Ray Goff

Biographical details
- Born: July 10, 1955 (age 71) Moultrie, Georgia, U.S.

Playing career
- 1974–1976: Georgia
- Position: Quarterback

Coaching career (HC unless noted)
- 1979–1980: South Carolina (assistant)
- 1981–1988: Georgia (assistant)
- 1989–1995: Georgia

Head coaching record
- Overall: 46–34–1
- Bowls: 2–2

Accomplishments and honors

Awards
- SEC Player of the Year (1976); First-team All-SEC (1976); Florida–Georgia Hall of Fame;

= Ray Goff =

American football player and coach (born 1955)

James Rayford Goff Jr. (born July 10, 1955) is an American former college football player and coach. He served as the head coach at the University of Georgia from 1989 to 1995, compiling a record of 46–34–1.

==Playing career==
Goff attended the University of Georgia, where he played quarterback from 1974 to 1976, leading the team to 19 wins over his final two seasons under coach Vince Dooley. As a player, he was named Southeastern Conference player of the year in 1976 when the team he captained won the SEC title. He was a three-year letterman at Georgia.

==Coaching career==
Goff served as an assistant coach for the South Carolina Gamecocks before returning to Georgia as an assistant in 1981. While an assistant at Georgia from 1981 to 1988, he held the positions of recruiting coordinator, tight ends coach, and running backs coach, and earned a reputation as an excellent recruiter. When Dooley, the winningest coach in Georgia history, retired after the 1988 season, Goff — then a 33-year-old running backs coach — was the surprise choice to succeed him.

===Head coaching career===
Goff's tenure got off to a slow start, with just ten wins in his first two seasons, before reeling off nine wins in 1991 and ten in 1992; the latter campaign finished with Georgia ranked eighth by the Coaches Poll. Over the next three years, Goff's teams never again posted as many as seven wins, and he was fired in 1995. His teams only made brief appearances in the Coaches Poll in 1993, 1994 and 1995, reaching #13 in the 1993 preseason polls. This would prove to be one of the final straws in Goff's tenure at Georgia.
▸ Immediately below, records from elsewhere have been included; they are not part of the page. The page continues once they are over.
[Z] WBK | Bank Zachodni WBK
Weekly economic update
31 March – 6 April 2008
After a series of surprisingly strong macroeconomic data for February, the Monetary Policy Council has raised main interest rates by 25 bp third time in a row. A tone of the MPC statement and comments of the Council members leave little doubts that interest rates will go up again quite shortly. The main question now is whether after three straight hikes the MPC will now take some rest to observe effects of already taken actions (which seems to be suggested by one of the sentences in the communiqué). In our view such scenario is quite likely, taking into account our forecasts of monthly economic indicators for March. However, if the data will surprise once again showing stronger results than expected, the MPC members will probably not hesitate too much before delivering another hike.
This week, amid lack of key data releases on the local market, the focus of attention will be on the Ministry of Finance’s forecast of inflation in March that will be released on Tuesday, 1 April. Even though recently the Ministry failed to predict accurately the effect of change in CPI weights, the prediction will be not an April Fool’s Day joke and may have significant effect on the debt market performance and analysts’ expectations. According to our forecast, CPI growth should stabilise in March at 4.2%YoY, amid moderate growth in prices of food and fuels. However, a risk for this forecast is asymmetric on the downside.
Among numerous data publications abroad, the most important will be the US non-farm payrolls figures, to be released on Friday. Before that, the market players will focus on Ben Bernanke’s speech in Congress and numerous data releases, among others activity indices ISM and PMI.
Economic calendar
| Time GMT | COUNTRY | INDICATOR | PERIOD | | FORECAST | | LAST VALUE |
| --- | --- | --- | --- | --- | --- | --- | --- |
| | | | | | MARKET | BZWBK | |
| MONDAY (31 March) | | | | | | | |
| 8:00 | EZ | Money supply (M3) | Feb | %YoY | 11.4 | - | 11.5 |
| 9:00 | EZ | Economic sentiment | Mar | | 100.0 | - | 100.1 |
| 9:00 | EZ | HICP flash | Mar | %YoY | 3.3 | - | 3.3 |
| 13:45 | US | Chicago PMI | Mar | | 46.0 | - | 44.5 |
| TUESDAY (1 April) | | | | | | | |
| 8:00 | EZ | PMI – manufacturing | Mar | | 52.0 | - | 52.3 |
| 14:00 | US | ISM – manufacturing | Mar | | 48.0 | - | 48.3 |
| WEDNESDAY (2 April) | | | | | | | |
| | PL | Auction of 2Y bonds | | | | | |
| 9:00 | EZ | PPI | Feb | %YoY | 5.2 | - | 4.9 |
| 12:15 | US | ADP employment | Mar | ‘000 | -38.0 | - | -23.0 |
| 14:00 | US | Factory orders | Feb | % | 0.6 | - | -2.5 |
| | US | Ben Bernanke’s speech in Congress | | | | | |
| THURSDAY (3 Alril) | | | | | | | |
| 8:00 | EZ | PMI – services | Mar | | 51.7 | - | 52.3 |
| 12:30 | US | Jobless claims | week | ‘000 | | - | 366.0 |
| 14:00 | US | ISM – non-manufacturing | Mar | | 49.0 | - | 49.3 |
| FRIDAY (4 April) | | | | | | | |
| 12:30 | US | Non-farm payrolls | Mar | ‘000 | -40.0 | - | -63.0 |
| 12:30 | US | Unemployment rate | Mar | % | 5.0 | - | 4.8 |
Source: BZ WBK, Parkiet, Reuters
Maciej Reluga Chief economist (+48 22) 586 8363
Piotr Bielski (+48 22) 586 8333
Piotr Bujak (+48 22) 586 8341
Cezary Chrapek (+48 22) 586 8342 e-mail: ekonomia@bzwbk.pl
He was fired at the end of the year after a 6–6 record.

==Head coaching record==

| Year | Team | Overall | Conference | Standing | Bowl/playoffs | Coaches^{#} | AP^{°} |
Georgia Bulldogs (Southeastern Conference) (1989–1995)
| 1989 | Georgia | 6–6 | 4–3 | 4th | L Peach |  |  |
| 1990 | Georgia | 4–7 | 2–5 | 7th |  |  |  |
| 1991 | Georgia | 9–3 | 4–3 | 4th | W Independence | 19 | 17 |
| 1992 | Georgia | 10–2 | 6–2 | T–1st (Eastern) | W Florida Citrus | 8 | 8 |
| 1993 | Georgia | 5–6 | 2–6 | 4th (Eastern) |  |  |  |
| 1994 | Georgia | 6–4–1 | 3–4–1 | 4th (Eastern) |  |  |  |
| 1995 | Georgia | 6–6 | 3–5 | 3rd (Eastern) | L Peach |  |  |
| Georgia: |  | 46–34–1 | 24–28–1 |  |  |  |  |  |
| Total: |  | 46–34–1 |  |  |  |  |  |  |  |
National championship Conference title Conference division title or championship game berth
^{#}Rankings from final Coaches Poll.; ^{°}Rankings from final AP Poll.;

==Quotes==

They've gone out on a limb, there's no doubt about it.
— Goff, after his hiring in 1989

We never had a more effective option runner than Ray Goff. He appeared slow because of his size, but he was really pretty fast. He was a swivel-hipped runner with great leg strength.
— Vince Dooley, Georgia Bulldogs football head coach during Ray Goff's collegiate career.